Ferdinand G.3 years ago

I will tell one more time, many has already hear this, but i will said it anyway...

"Counterfeiting and piracy cost the American economy billions of dollars" It just a crap figure

There a 2 product 'A', one 100$ genuie 'A1', the second a cheap imitation from some country 10$ 'A2'.. if ten 'A2' sold is there a loss of 1000$ economy????? who the idiot count like that (it maybe potential money but not meaning actual money)

Some people just doesn't have 100$ to spend, or either 100$ 'A1' not available to them...

Good luck for americans, u will need it looks how thing going so far....

Michael MacDonald

The problem was it was too wide reaching of legislation.
It would have created a whole bunch of problems if it were passed as is.

Besides that though,
you can't go to a store and find the game you want or the movie you want unless the only thing you're looking for is what's currently mainstream.

If the selection to choose from is this bad
and they wonder why everyone is downloading their media
maybe they should consider giving more selection in the stores
so people don't resort to downloading a game for example when they can't find the one they want.

I hear this again and again everyday from people who are angry about this
and I have to agree.

I love adventure games.
Good luck finding one though, because if you go to a store and look
you'll find maybe 2 games from that category ( all of which are total crap I wouldn't even want to buy)

I'm sick and tired of buying games online so I would like to see some more selection myself.
Maybe the entertainment industry wouldn't have so many problems
if there were at all considerate towards people who don't only like the status quo.

I actually came up with a model for a new kind of business that would easily solve all of these problems without having to pass anything like SOPA at all.
It's too damn bad that these companies don't listen to the little guys like us,
because it's their loss when I stop buying their media altogether over how offended I am by their attempts to violate our privacy rights.

Robert H.
Robert Hamm3 years ago

Brain F there are already laws in the books to stop it.
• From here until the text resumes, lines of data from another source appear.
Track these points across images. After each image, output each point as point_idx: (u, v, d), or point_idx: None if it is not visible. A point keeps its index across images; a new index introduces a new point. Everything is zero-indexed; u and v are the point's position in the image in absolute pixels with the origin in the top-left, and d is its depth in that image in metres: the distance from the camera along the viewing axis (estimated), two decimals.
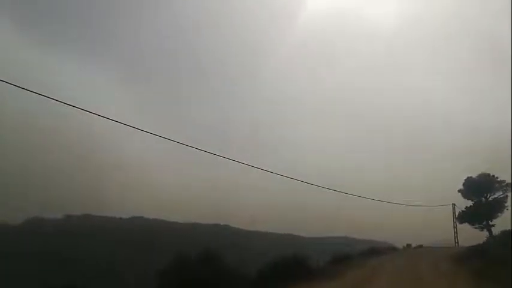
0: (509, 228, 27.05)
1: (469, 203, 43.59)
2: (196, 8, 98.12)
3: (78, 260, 31.97)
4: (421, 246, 36.44)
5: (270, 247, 46.09)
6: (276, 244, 52.68)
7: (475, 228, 42.97)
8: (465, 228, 44.02)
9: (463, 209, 43.78)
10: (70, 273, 28.02)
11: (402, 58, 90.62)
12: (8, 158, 56.76)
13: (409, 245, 36.88)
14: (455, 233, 42.69)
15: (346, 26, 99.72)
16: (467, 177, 43.42)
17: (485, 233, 42.98)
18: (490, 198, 42.46)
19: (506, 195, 41.48)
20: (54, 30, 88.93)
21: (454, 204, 43.52)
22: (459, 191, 43.80)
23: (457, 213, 43.96)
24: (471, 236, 43.88)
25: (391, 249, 33.24)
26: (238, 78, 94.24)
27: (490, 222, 42.12)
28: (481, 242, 34.14)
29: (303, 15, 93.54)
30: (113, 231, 45.59)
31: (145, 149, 78.73)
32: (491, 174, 41.76)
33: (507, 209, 40.69)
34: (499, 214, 41.40)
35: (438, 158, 68.34)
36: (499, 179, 41.57)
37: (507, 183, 40.60)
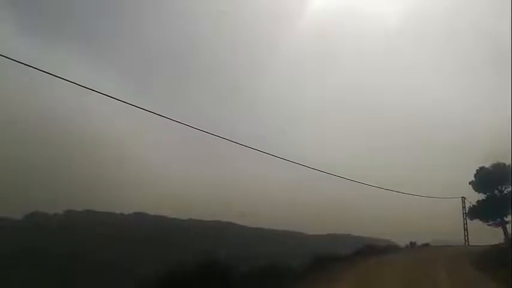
0: None
1: (481, 196, 38.95)
2: (198, 7, 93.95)
3: (79, 256, 32.11)
4: (427, 244, 31.61)
5: (265, 245, 44.33)
6: (271, 241, 49.63)
7: (489, 225, 38.24)
8: (475, 225, 39.28)
9: (474, 203, 39.01)
10: (71, 268, 28.45)
11: (407, 56, 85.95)
12: (7, 152, 54.32)
13: (413, 244, 32.02)
14: (466, 230, 37.83)
15: (347, 26, 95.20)
16: (480, 167, 38.67)
17: (497, 230, 38.56)
18: (505, 191, 37.72)
19: None
20: (52, 27, 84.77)
21: (463, 198, 38.62)
22: (470, 183, 39.12)
23: (467, 208, 39.02)
24: (482, 233, 39.30)
25: (392, 248, 28.44)
26: (240, 78, 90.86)
27: (505, 219, 37.41)
28: (494, 242, 29.86)
29: (305, 14, 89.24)
30: (114, 227, 44.84)
31: (148, 145, 76.22)
32: (507, 164, 36.95)
33: None
34: None
35: (443, 152, 63.41)
36: None
37: None
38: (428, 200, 39.53)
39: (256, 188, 68.33)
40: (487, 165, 38.46)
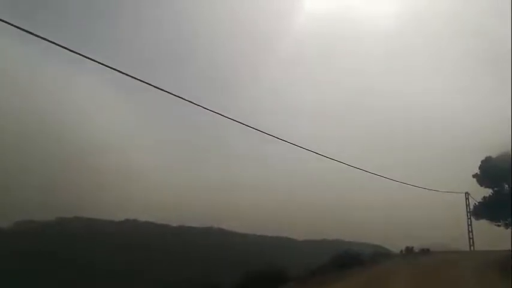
0: None
1: (488, 191, 32.82)
2: (194, 8, 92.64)
3: (70, 263, 32.06)
4: (427, 250, 25.21)
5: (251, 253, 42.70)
6: (258, 248, 47.29)
7: (498, 225, 32.07)
8: (482, 226, 33.16)
9: (480, 200, 32.89)
10: (61, 276, 28.81)
11: (406, 57, 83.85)
12: None
13: (409, 249, 25.58)
14: (470, 232, 31.70)
15: (345, 26, 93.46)
16: (486, 158, 32.60)
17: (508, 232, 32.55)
18: None
19: None
20: (43, 26, 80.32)
21: (467, 194, 32.50)
22: (474, 176, 33.00)
23: (471, 206, 32.90)
24: (489, 235, 33.27)
25: (384, 255, 21.78)
26: (236, 81, 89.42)
27: None
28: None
29: (300, 16, 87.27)
30: (105, 234, 45.02)
31: (138, 149, 74.76)
32: None
33: None
34: None
35: (444, 144, 58.94)
36: None
37: None
38: (426, 197, 33.56)
39: (248, 192, 65.19)
40: (494, 154, 32.48)
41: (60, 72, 72.62)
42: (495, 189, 32.47)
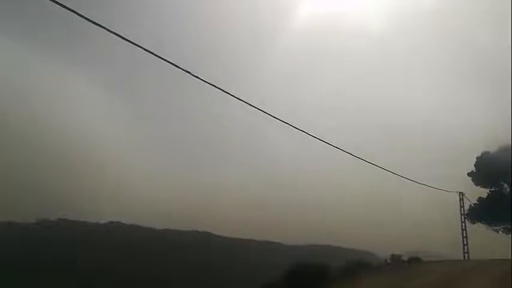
0: None
1: (485, 192, 29.14)
2: (190, 12, 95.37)
3: (53, 266, 31.99)
4: (417, 259, 21.02)
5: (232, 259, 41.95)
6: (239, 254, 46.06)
7: (496, 231, 28.31)
8: (477, 231, 29.29)
9: (476, 202, 29.08)
10: (44, 279, 28.96)
11: (401, 60, 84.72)
12: None
13: (397, 257, 21.37)
14: (465, 237, 27.67)
15: (341, 31, 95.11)
16: (483, 153, 28.95)
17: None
18: None
19: None
20: (33, 23, 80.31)
21: (461, 194, 28.56)
22: (469, 174, 29.31)
23: (466, 208, 28.94)
24: (486, 241, 29.52)
25: (361, 268, 17.25)
26: (231, 83, 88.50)
27: None
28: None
29: (294, 20, 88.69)
30: (89, 236, 44.56)
31: (123, 150, 74.72)
32: None
33: None
34: None
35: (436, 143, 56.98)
36: None
37: None
38: (416, 197, 29.72)
39: (238, 195, 63.61)
40: (492, 150, 28.86)
41: (48, 70, 71.75)
42: (492, 189, 28.84)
They just can't make their laws enforceable in other lands. I have no problem with stopping it. But this law was not the right tool.
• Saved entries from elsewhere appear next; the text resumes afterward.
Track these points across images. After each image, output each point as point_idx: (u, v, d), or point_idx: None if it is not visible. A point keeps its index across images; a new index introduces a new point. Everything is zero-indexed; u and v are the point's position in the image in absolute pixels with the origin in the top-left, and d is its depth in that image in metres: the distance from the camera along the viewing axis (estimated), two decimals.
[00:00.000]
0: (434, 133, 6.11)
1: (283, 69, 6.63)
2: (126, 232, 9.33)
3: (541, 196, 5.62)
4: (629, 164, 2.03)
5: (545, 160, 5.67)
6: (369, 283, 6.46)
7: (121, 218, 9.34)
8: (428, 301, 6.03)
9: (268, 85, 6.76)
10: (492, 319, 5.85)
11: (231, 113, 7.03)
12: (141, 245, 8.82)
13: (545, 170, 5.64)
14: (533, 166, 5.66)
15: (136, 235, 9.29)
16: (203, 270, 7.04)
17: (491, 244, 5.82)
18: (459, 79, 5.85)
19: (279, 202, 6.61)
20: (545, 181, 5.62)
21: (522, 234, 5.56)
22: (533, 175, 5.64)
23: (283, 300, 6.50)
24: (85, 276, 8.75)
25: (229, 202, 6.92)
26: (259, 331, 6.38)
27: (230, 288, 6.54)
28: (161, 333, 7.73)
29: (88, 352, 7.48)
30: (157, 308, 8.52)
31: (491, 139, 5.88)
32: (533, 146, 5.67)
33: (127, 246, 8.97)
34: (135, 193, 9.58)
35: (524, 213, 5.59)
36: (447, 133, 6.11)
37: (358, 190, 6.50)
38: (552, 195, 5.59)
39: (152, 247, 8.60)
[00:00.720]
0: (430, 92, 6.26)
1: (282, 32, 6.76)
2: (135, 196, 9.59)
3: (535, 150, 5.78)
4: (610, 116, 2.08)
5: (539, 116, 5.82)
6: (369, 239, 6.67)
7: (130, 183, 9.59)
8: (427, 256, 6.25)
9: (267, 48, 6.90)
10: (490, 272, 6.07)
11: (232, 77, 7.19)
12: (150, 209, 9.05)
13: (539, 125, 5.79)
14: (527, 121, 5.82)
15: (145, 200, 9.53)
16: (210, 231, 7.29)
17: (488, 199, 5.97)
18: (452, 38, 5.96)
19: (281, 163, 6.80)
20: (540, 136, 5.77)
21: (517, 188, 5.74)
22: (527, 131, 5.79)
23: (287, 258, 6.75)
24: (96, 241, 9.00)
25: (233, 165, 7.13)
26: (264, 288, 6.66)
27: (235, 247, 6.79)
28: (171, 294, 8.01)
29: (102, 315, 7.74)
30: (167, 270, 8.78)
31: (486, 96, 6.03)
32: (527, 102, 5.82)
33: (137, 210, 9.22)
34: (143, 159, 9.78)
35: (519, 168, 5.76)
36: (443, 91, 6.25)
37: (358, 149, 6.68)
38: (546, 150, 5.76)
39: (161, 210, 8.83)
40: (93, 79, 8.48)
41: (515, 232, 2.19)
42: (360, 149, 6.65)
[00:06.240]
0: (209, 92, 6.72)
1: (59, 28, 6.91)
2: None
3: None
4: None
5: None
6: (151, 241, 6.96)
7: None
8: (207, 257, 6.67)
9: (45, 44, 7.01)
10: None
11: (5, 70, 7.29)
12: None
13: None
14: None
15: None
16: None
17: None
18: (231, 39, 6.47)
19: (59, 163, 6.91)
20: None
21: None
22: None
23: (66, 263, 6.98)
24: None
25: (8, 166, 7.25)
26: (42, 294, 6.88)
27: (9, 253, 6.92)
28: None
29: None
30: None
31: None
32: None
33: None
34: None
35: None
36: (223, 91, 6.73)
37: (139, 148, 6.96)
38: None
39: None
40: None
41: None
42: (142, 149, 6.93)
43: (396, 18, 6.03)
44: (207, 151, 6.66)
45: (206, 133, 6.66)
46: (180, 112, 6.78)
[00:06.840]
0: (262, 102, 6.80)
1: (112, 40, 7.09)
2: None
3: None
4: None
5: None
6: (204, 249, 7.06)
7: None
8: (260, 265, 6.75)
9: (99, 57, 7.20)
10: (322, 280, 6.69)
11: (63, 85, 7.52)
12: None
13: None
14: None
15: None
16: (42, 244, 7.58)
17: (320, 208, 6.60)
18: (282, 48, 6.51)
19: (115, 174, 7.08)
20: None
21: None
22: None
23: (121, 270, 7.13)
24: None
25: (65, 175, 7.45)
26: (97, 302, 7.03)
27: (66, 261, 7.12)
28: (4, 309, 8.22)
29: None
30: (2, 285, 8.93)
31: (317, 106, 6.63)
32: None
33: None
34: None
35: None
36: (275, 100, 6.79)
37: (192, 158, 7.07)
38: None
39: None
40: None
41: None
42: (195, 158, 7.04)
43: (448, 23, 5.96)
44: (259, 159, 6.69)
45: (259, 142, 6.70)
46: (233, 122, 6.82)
Most of the artists are not the ones being short changed anyway. Its the Corps that are hurting. The corps are angry that the new technology has changed their business and they no longer have a monopoly in the market.

This law let them have far too much latitude and it needed to be defeated.

Brian Steele
Brian Steele3 years ago

Remember that the moves to suspend votes on these bills were already in place before last week's on-line protests.

Also remember that while the wording of the bills may well be deemed unreasonable, their intention is not. Illegal file sharing and the theft of copyright intellectual property is wrong. It may be difficult to get the horse back into the stable after it has bolted, but we do at least need to try.

Most people who share files illegally would accept that they could not walk into their local store and walk out with a pocketful of stolen CDs, DVDs, books or newspapers. What's the diffference just because they are electronic versions?